月山富田城の山中御殿跡 月山富田城の花ノ壇復元建物


(7) 今帰仁城跡<沖縄県国頭郡今帰仁村>

 ここは、中世の城跡ですが、旧琉球王国の領域にあった奄美・沖縄諸島では、「城」を「グスク」または「グシク」と呼んでいます。これは、城郭としての役割だけでなく、石囲の聖地でもあって、祖霊神ニライカナイの拝所、村落共同体の御嶽でもあると考えられています。この城は、13世紀末ごろから築城が始まったと考えられ、三山分立時代(北山・中山・南山)の北山王の城でした。しかし、1420年前後に尚巴志によって北山が滅ぼされた後は、統治のため監守が派遣されるようになり、1665年に最後の監守が引き上げてからは、祭りを執り行う場所として残されたのです。

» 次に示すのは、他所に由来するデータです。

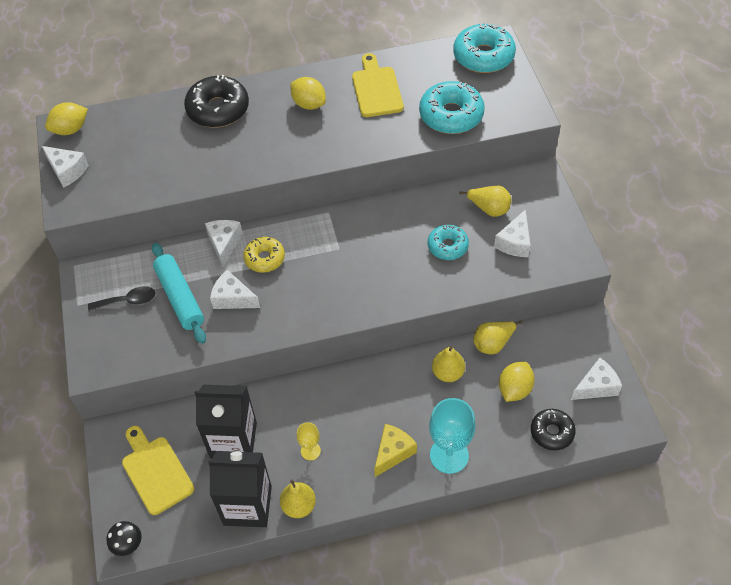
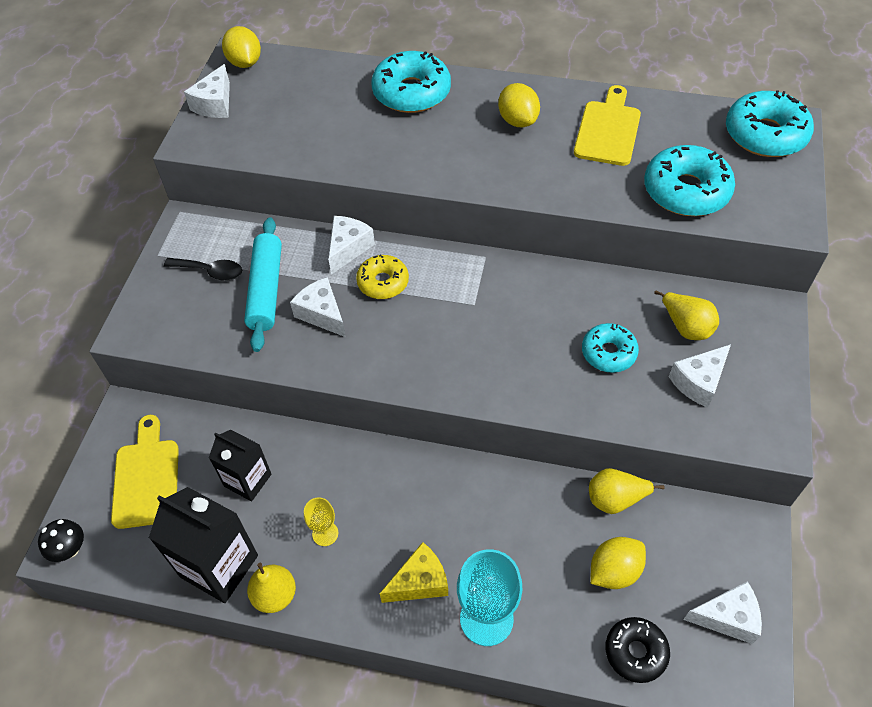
camera: 25 degrees right, 0 degrees up
(67, 171) = (215, 104): white cheese -> white cheese turned 45 degrees clockwise
(70, 129) = (245, 63): yellow lemon -> yellow lemon turned 75 degrees clockwise
(218, 109) = (411, 92): black donut -> turquoise donut
(233, 440) = (248, 480): black carton -> black carton, size x0.65
(447, 373) = (539, 512): yellow pear -> none

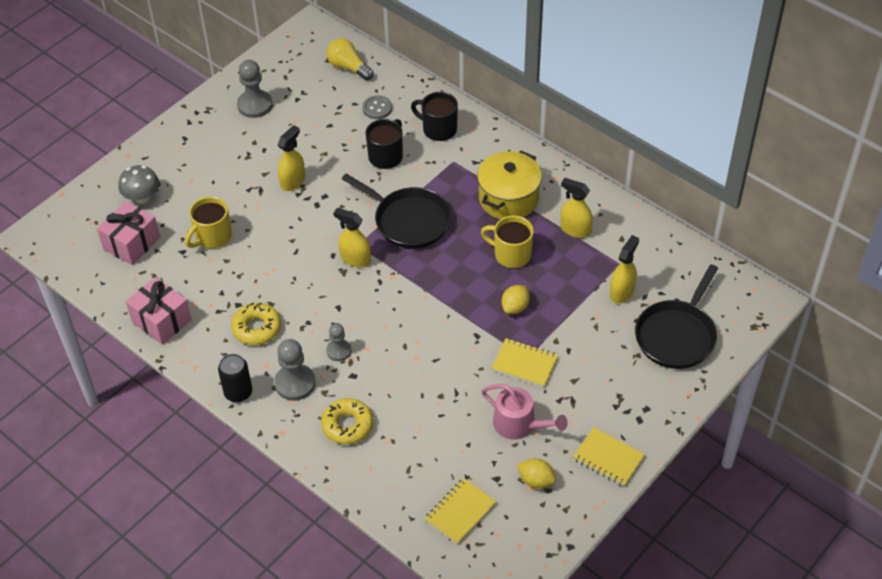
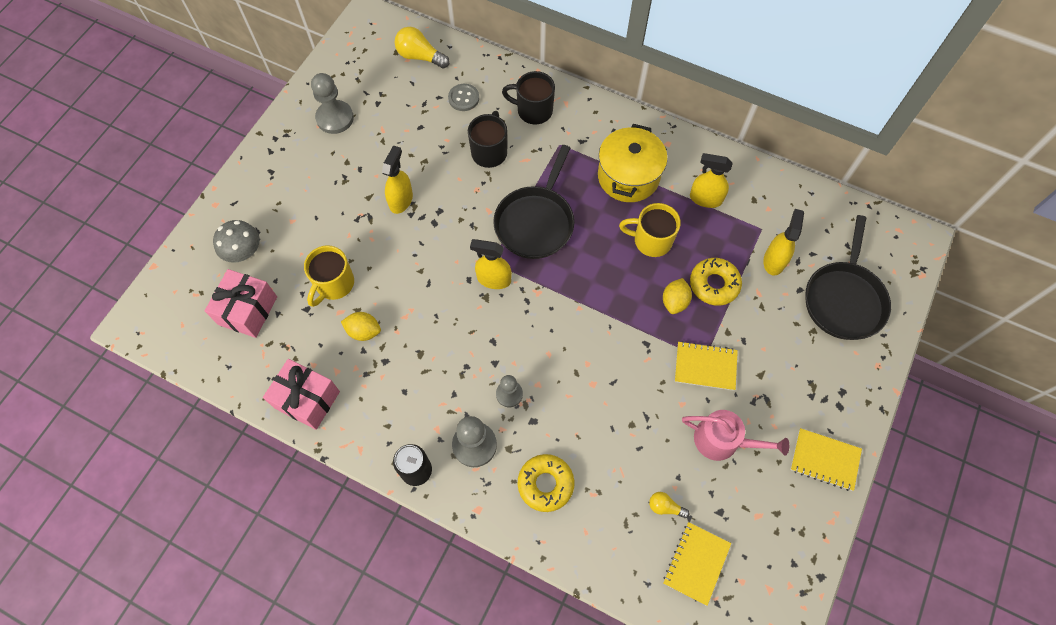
camera: 15 degrees left, 15 degrees up
(256, 328) = (413, 386): yellow donut -> yellow donut (714, 284)
(409, 221) = (535, 222): black pan -> black pan turned 90 degrees clockwise
(448, 464) = (665, 507): none -> yellow light bulb
(536, 480) = (761, 505): yellow lemon -> yellow lemon (364, 331)

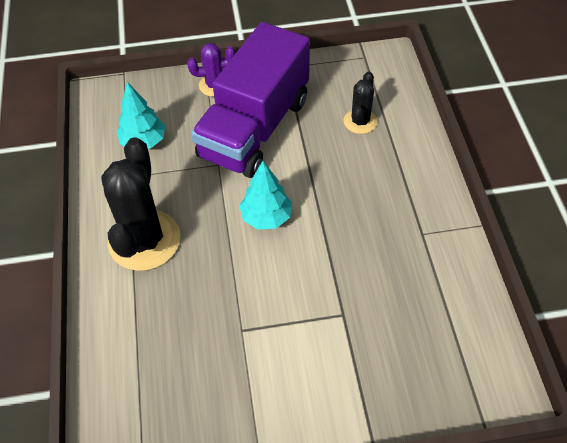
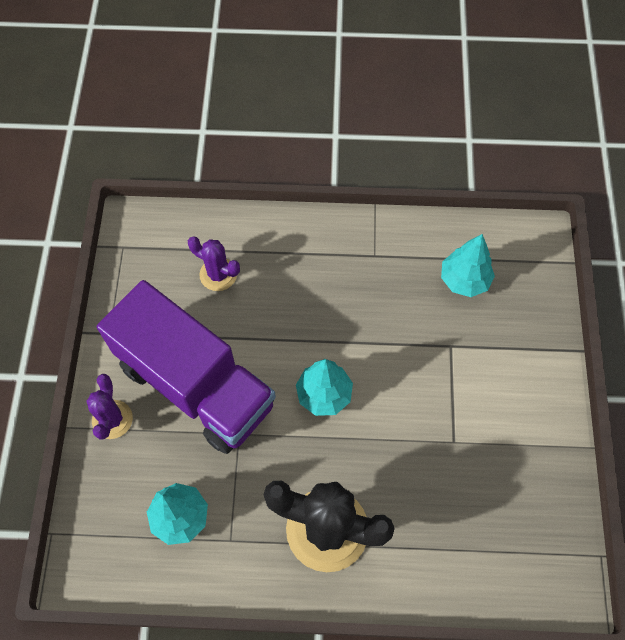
camera: 80 degrees left, 10 degrees up
(360, 121) = (218, 274): black cactus -> purple cactus
(422, 318) = (464, 280): none -> turquoise tree

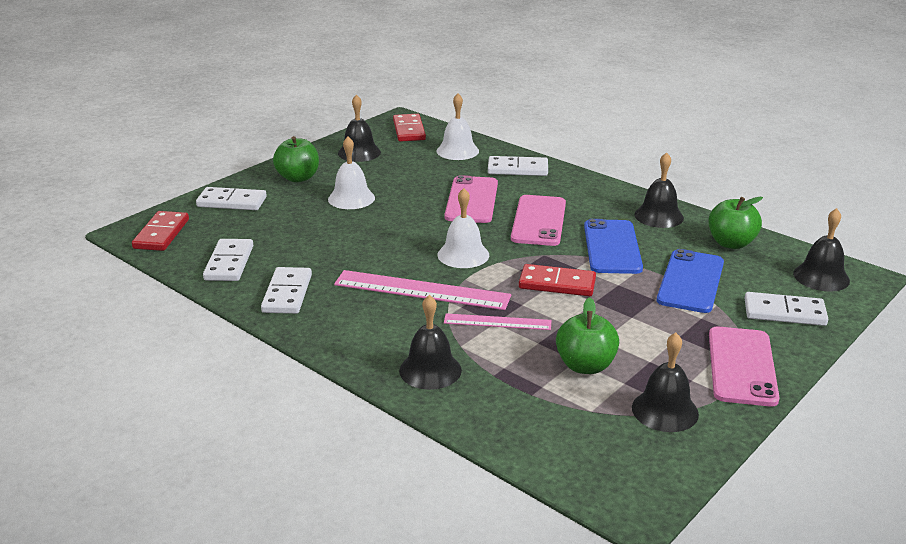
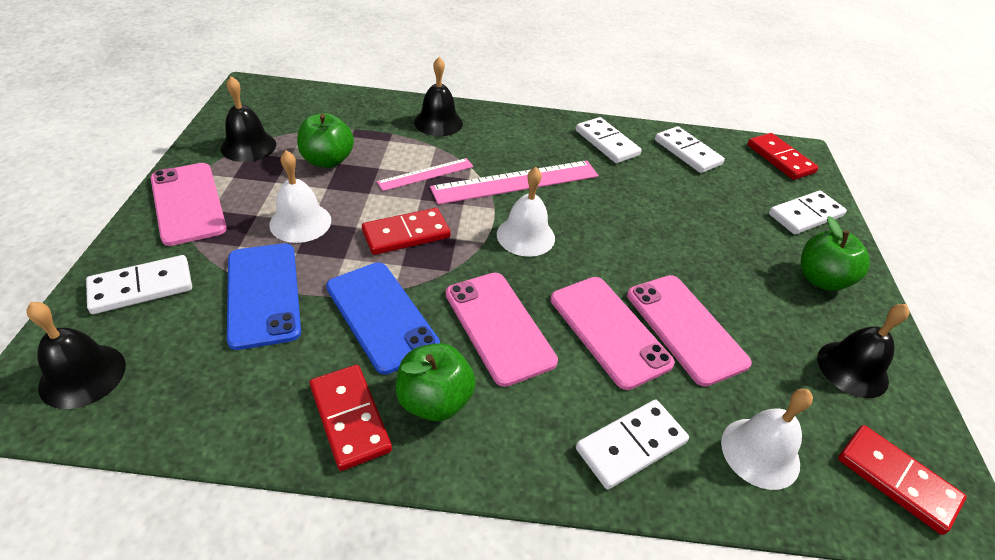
camera: 140 degrees right, 15 degrees up
(351, 198) = (725, 271): white bell -> white bell (300, 222)
(424, 188) = (685, 328): none -> pink phone
(659, 216) = (350, 418): black bell -> red domino
(731, 243) = (223, 397): green apple -> green apple (434, 400)

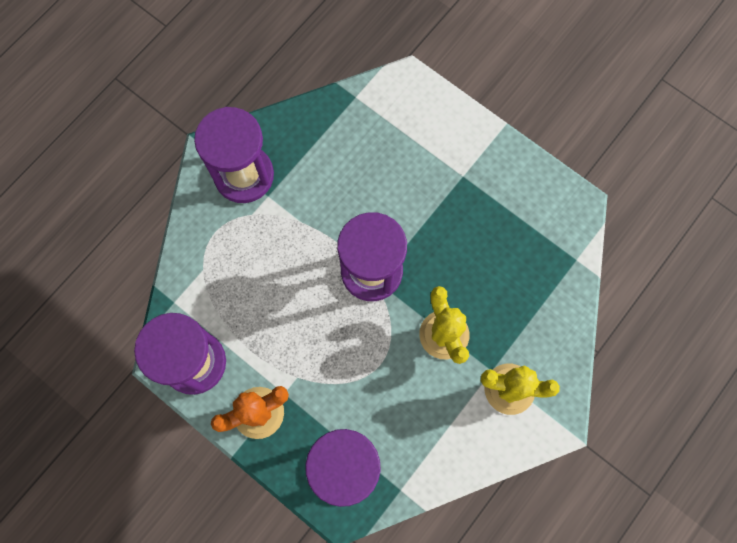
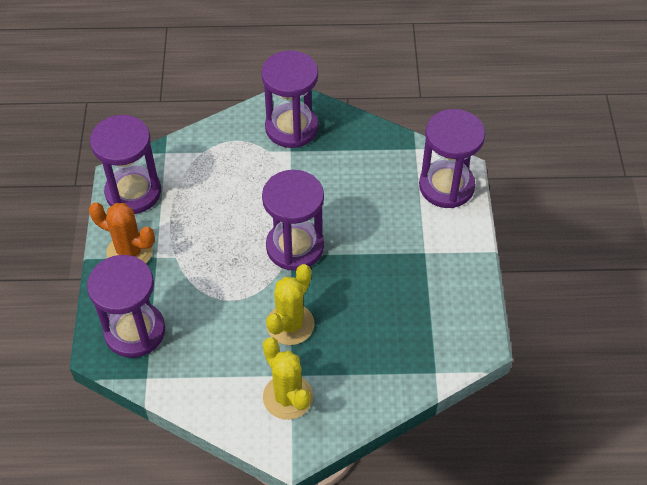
camera: 50 degrees right, 20 degrees down
(414, 106) = (446, 186): none -> purple hourglass

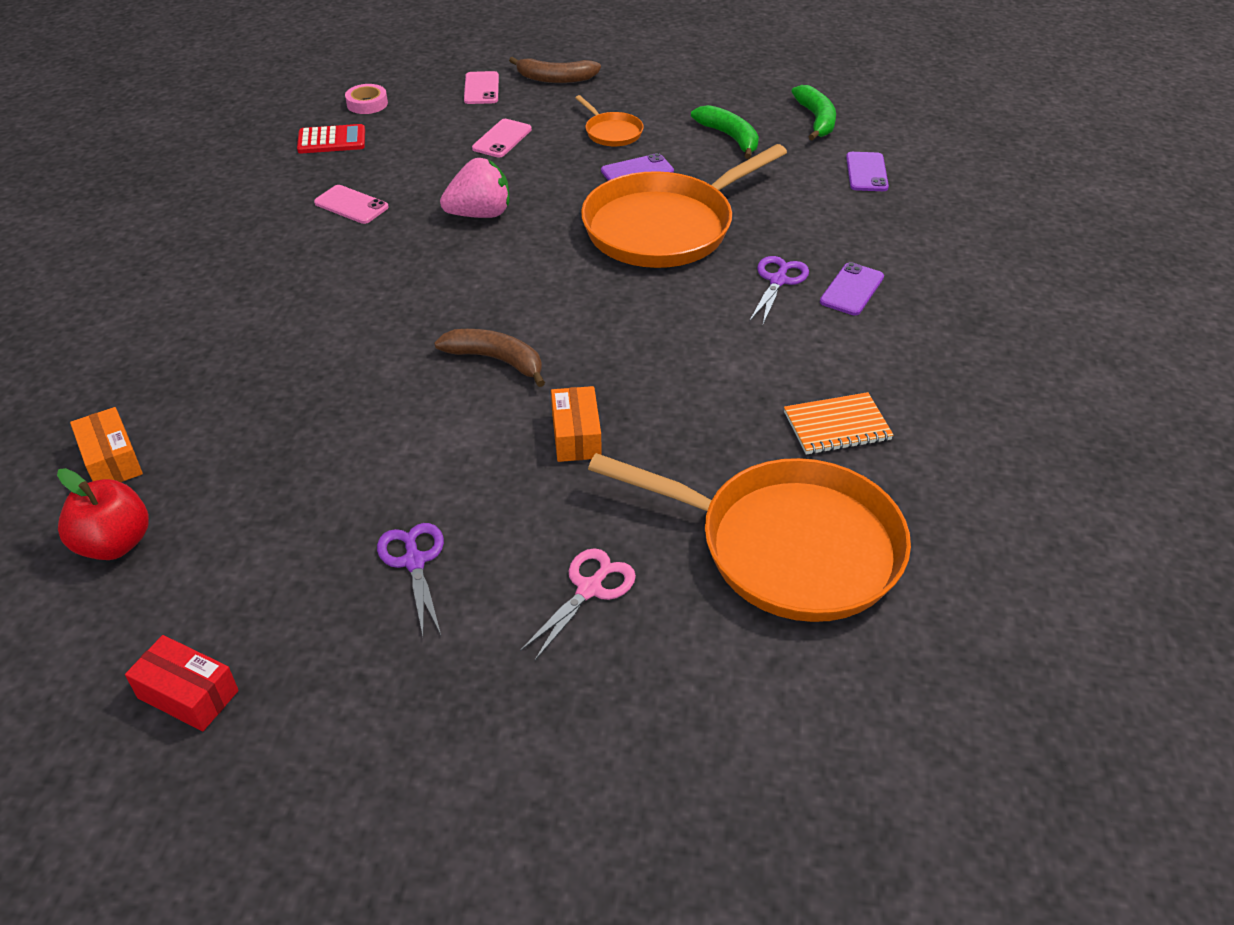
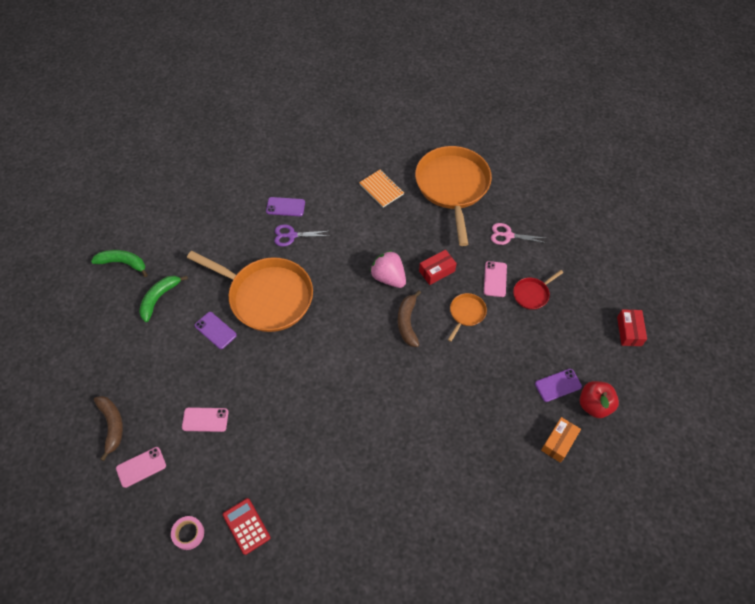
camera: 115 degrees left, 15 degrees up
(351, 205) = (314, 465): pink phone -> pink phone (495, 279)
(414, 561) = (532, 294): purple scissors -> red pan
(480, 214) = (293, 389): pink strawberry -> pink strawberry (388, 277)
(576, 436) = (437, 271): orange box -> red box
(612, 132) = (175, 361): orange pan -> orange pan (466, 313)
(816, 120) = (123, 263): green banana -> green banana turned 45 degrees clockwise
(866, 172) = (175, 226): purple phone -> purple phone (558, 385)

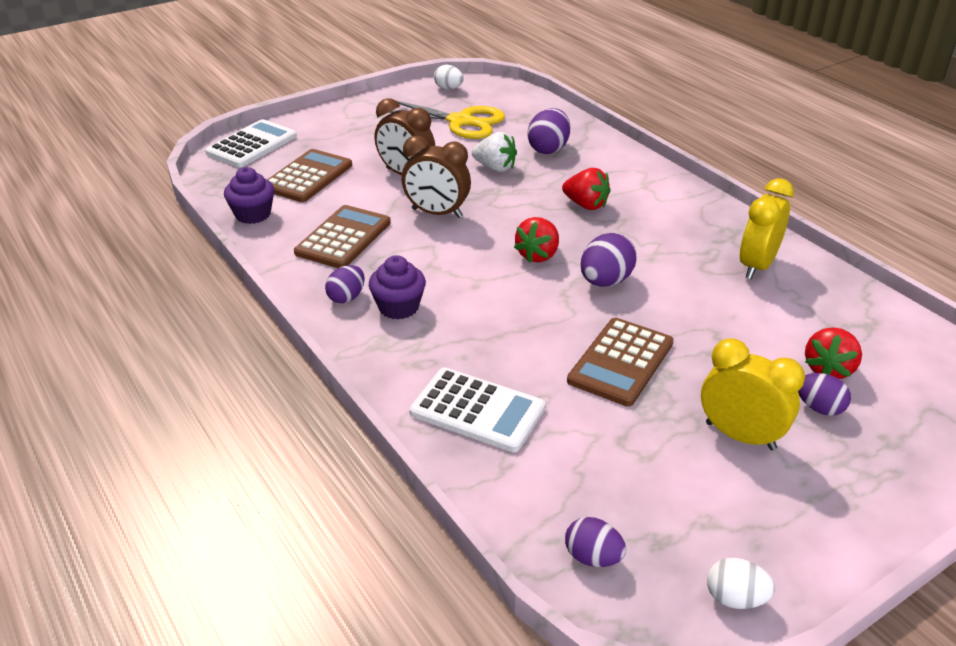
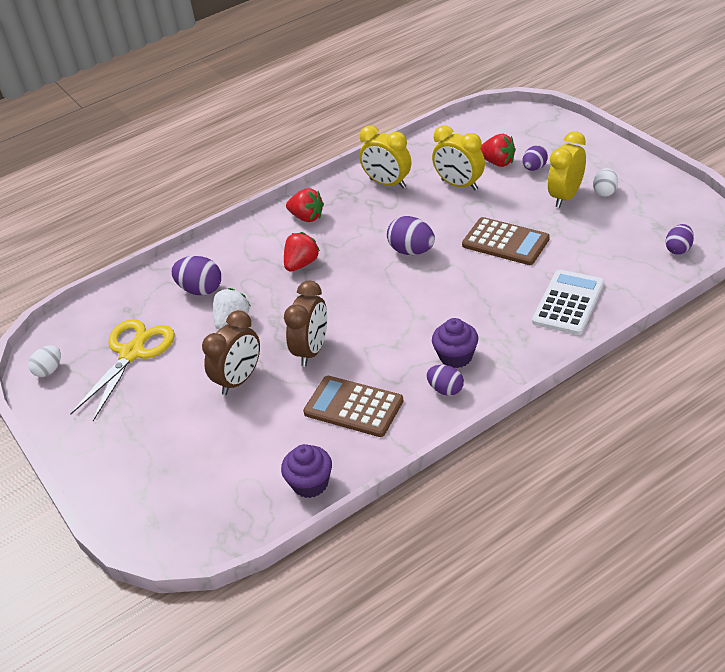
camera: 85 degrees left, 5 degrees up
(252, 145) = (155, 520): white calculator -> none
(308, 177) = (236, 454): brown calculator -> none
(538, 255) = (378, 286): red strawberry -> red strawberry (307, 217)
(735, 598) = (688, 202): white egg -> white egg (605, 192)
(761, 328) = (459, 185): none -> yellow clock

標高約100mに位置し、範囲は南北約350m、東西約800mにも及び、堅牢な石垣を有して、本丸・二ノ丸・北殿跡など10もの郭からなる複雑な構造で、面積は約3万7千平方mあります。1972年(昭和47)に、国の史跡に指定されると、石垣も整備され、2000年(平成12)には、「琉球王国のグスク及び関連遺産群」の一つとして世界遺産(文化遺産)にも登録されています。尚、2006年(平成18)に、日本100名城に選定されました。